Methods: A descriptive cross-sectional study was conducted recruiting 45 males and 35
females by convenient sampling method. The short version of disabilities of the arm, shoulder
and hand questionnaire (QuickDASH) was used to assess the functionality of the affected upper
limb. The range of the score is from 0-100. Zero indicates no significant disability and 100
indicates a most severe disability. A video was made while the subject was performing 4m
Walk Test (4mWT). The comfortable speed, maximum speed, stride length-affected side and
cadence were calculated by analyzing the video using Kinovea software version 0.8.15. Data
were analyzed by descriptive statistics, independent sample t-test and Pearson correlation test in
SPSS version 20.0.
Results: The mean age of the participants was 60.78 years. The mean (SD) of comfortable
speed, maximum speed, stride length-affected side, cadence of gait and the QuickDASH score
of the sample were 0.36 (±0.23) ms-1
, 0.49 (±0.31) ms-1
, 55.38 (±36.13) m, 69.55 (±23.58) min-1
and 39.34 (±20.83), respectively. The comfortable speed (p<0.001), maximum speed (p<0.001)

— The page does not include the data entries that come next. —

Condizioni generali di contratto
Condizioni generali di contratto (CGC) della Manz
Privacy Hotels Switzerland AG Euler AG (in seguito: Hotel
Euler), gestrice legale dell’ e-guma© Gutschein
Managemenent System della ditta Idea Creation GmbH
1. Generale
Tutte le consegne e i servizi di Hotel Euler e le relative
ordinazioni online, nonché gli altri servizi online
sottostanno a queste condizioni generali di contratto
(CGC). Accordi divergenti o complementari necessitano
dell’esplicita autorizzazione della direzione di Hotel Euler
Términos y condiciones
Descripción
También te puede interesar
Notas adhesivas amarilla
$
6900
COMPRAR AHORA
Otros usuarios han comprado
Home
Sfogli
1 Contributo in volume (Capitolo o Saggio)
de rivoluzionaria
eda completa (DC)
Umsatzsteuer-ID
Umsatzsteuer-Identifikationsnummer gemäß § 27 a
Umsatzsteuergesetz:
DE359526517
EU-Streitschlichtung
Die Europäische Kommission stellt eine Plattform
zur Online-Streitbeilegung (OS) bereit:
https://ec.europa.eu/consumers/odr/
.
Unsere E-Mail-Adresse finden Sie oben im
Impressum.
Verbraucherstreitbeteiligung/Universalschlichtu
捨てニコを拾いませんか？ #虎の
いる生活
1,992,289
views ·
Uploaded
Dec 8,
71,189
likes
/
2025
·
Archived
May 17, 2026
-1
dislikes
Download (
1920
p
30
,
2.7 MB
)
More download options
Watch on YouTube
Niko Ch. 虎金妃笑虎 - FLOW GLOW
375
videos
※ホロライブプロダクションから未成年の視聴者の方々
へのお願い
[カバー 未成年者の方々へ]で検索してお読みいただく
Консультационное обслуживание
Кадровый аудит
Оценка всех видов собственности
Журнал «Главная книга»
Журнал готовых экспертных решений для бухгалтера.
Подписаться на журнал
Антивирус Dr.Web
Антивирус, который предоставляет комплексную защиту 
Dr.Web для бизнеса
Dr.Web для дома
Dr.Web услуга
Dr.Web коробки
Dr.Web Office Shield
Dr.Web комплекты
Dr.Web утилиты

and cadence (p=0.001) decrease with the increase of QuickDASH score of the subject. There
was no statistically significant relationship between stride length-affected side (p=0.315) and
QuickDASH score. QuickDASH score and 4mWT, moderate correlations were found for:
comfortable speed, maximum speed, and cadence.
Conclusions: With the decrease of upper limb functionality, efficacy of gait was affected in a
post-stroke hemiplegic patient. Hence, during the rehabilitation of post-stroke hemiplegic
patients, it is recommended to engage the patient early in upper limb exercises to improve
functionality, which will in turn help to improve speed and cadence of walking.